(DATA PROVIDED begins)
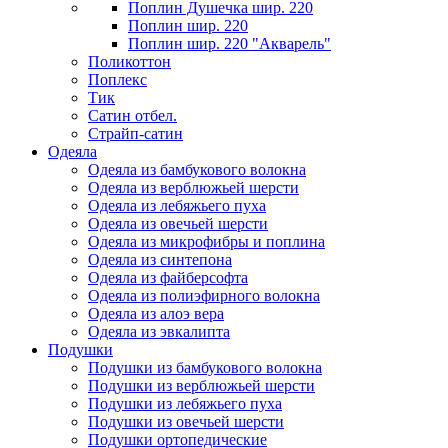
Поплин Душечка шир. 220
Поплин шир. 220
Поплин шир. 220 "Акварель"
Поликоттон
Поплекс
Тик
Сатин отбел.
Страйп-сатин
Одеяла
Одеяла из бамбукового волокна
Одеяла из верблюжьей шерсти
Одеяла из лебяжьего пуха
Одеяла из овечьей шерсти
Одеяла из микрофибры и поплина
Одеяла из синтепона
Одеяла из файберсофта
Одеяла из полиэфирного волокна
Одеяла из алоэ вера
Одеяла из эвкалипта
Подушки
Подушки из бамбукового волокна
Подушки из верблюжьей шерсти
Подушки из лебяжьего пуха
Подушки из овечьей шерсти
Подушки ортопедические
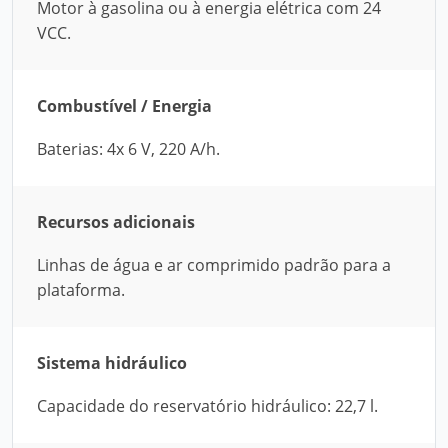
Motor à gasolina ou à energia elétrica com 24
VCC.
Combustível / Energia
Baterias: 4x 6 V, 220 A/h.
Recursos adicionais
Linhas de água e ar comprimido padrão para a
plataforma.
Sistema hidráulico
Capacidade do reservatório hidráulico: 22,7 l.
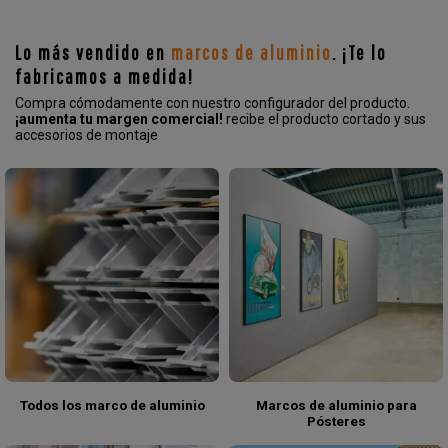
Lo más vendido en
marcos de aluminio
. ¡Te lo
fabricamos a medida!
Compra cómodamente con nuestro configurador del producto.
¡aumenta tu margen comercial!
recibe el producto cortado y sus
accesorios de montaje
Todos los marco de aluminio
Marcos de aluminio para
Pósteres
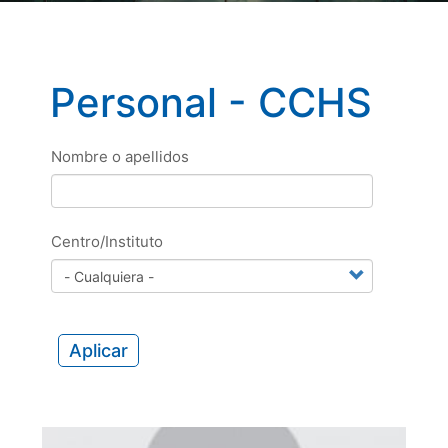
Personal - CCHS
Nombre o apellidos
Centro/Instituto
Aplicar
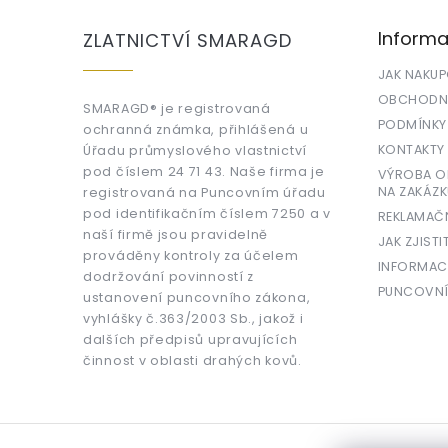
p
a
Informa
ZLATNICTVÍ SMARAGD
t
í
JAK NAKU
OBCHODNÍ
SMARAGD® je registrovaná
PODMÍNKY
ochranná známka, přihlášená u
KONTAKTY
Úřadu průmyslového vlastnictví
pod číslem 24 71 43. Naše firma je
VÝROBA OR
NA ZAKÁZK
registrovaná na Puncovním úřadu
pod identifikačním číslem 7250 a v
REKLAMAČ
naší firmě jsou pravidelně
JAK ZJISTI
prováděny kontroly za účelem
INFORMAC
dodržování povinností z
PUNCOVNÍ
ustanovení puncovního zákona,
vyhlášky č.363/2003 Sb., jakož i
dalších předpisů upravujících
činnost v oblasti drahých kovů.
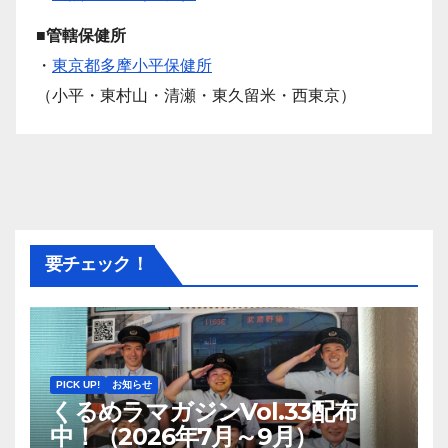
■管轄保健所
・
東京都多摩小平保健所
（小平・東村山・清瀬・東久留米・西東京）
要チェック！
PICK UP!
お知らせ
くるめラマガジンVol.33配布
中！（2026年7月～9月）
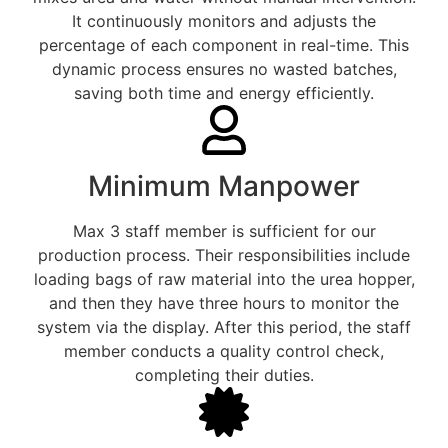
It continuously monitors and adjusts the
percentage of each component in real-time. This
dynamic process ensures no wasted batches,
saving both time and energy efficiently.
Minimum Manpower
Max 3 staff member is sufficient for our
production process. Their responsibilities include
loading bags of raw material into the urea hopper,
and then they have three hours to monitor the
system via the display. After this period, the staff
member conducts a quality control check,
completing their duties.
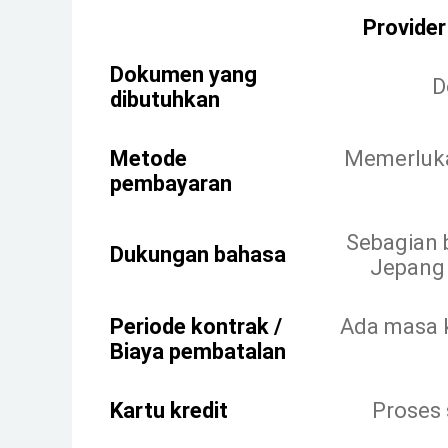
Provide
Dokumen yang
D
dibutuhkan
Metode
Memerluka
pembayaran
Sebagian
Dukungan bahasa
Jepang 
Periode kontrak /
Ada masa k
Biaya pembatalan
Kartu kredit
Proses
(DATA PROVIDED ends)
**GOAL OF THE EXERCISE**
Line count for "member": say how many lines of the entries above include that word, and give only the number.

**SOLUTION FOR THIS EXERCISE**
2